Separately, Canadian retail sales grew by 0.3% during January, which is up from the -0.8% contraction seen in December but below the 1.1% growth the market was looking for. Nonetheless core retail sales, which remove large ticket items like automobiles from the data, rose by 0.9% during the month - which was in line with market expectations.
"While prices are gradually heating up, growth looks a bit soft, with January retail sales disappointing," Shenfeld notes. "Since the BoC looks at growth as the key factor in medium term inflation, the balance of the news is still sufficient to have Poloz waiting for more news on GDP, although markets today will emphasize the CPI in taking bond yields higher and the Canadian Dollar firmer."
The USD/CAD rate was quoted 0.65% lower at 1.2846 following the release, after extending an earlier 0.08% loss, while the Pound-to-Canadian-Dollar rate dropped to 1.8153 after reversing a 0.05% gain to trade at a 0.49% loss. The Loonie was also quoted higher against all other G10 currencies.
"USDCAD has traded in a pretty wide range this week, as constructive NAFTA headlines have competed with the free fall in equities. We expect upbeat data from Canada this morning, though we think it will offer only a brief pause in the loonie's recent downtrend," says Mark McCormick, North American head of FX strategy at TD Securities. "We think the 1.28 level offers a hard floor and look for another break of 1.30. For the CAD bulls, we prefer to sell NZDCAD on any good Canadian news."
Inflation and retail statistics matter for the Canadian Dollar because of their implications for Bank of Canada monetary policy.

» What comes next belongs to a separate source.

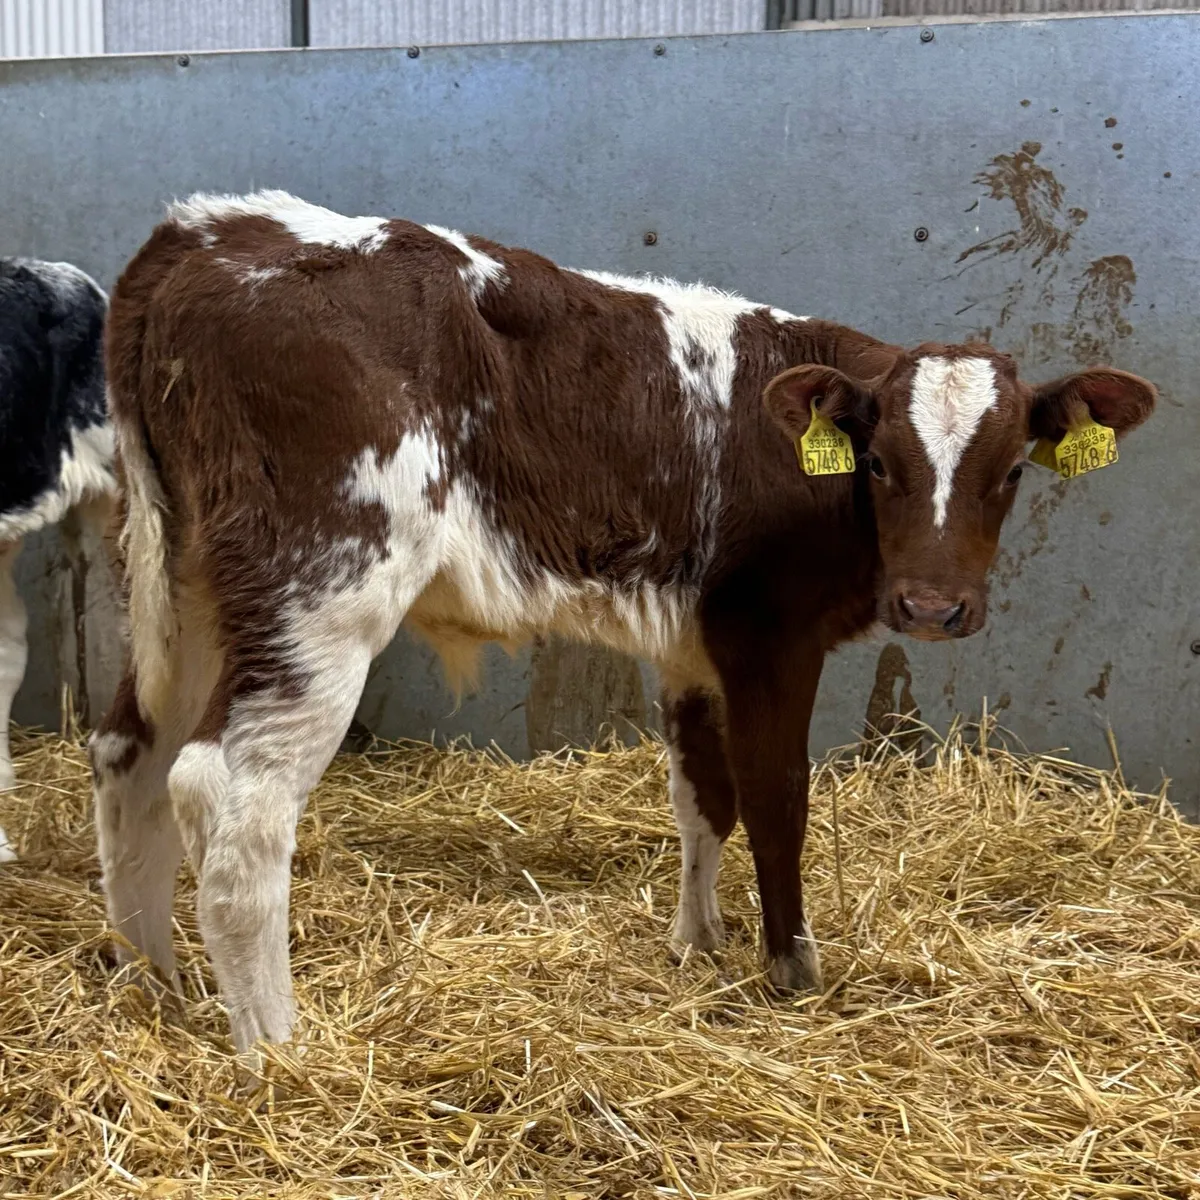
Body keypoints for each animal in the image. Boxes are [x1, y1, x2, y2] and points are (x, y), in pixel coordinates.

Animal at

The BoC has raised interest rates three times in the last nine months although, since January, currency markets had become less optimistic about seeing another rate rise anytime soon.
Interest rate derivatives market pricing on January 17, the day when the BoC last raised rates, implied a 75% chance of another rate rise on April 18. However, this implied probability had fallen to just 24% by 07:50 London time on March 23.
Driving the deterioration of interest rate expectations was a softening of economic data once into the New Year and concerns at the Bank of Canada over the future of the North American Free Trade Agreement.
"Trade policy developments are an important and growing source of uncertainty for the global and Canadian outlooks,” the BoC says, in its March statement.
However, while Friday's data show consumer spending growth also softened in January, the labour market has since recovered from its December blip and inflation pressures are clearly picking up.
In addition, risks to the NAFTA deal may well be diminishing as Thursday saw the Globe and Mail report that the White House has dropped a key but, for Canada and Mexico, contentious demand from its wish list of changes to the agreement. NAFTA, once described as "the worst deal in history" by President Donald Trump, is in the process of being renegotiated under threat of a US withdrawal.
"As you know, we’re renegotiating NAFTA. We’ll see how that turns out...NAFTA has been a very bad deal for the United States, but we’ll make it better or we’ll have to do something else," President Trump told reporters Thursday.
Nonetheless, it remains to be seen whether any of these recent events will be enough to encourage markets to begin making heavier bets on a rate hike in April again. Some say that they won't.
"The dual reports do little to change the BoC narrative in our view. Inflation is running at target, core inflation is responding to past reductions in slack but growth is disappointing and holding barely above trend. The growth story is more important for near-term BoC expectations and we continue to place higher odds on a July hike vs April, says Brittany Baumann, a macro strategist at TD Securities. "We look to fade the knee-jerk bounce in the the loonie and remain buyers of USDCAD on dips."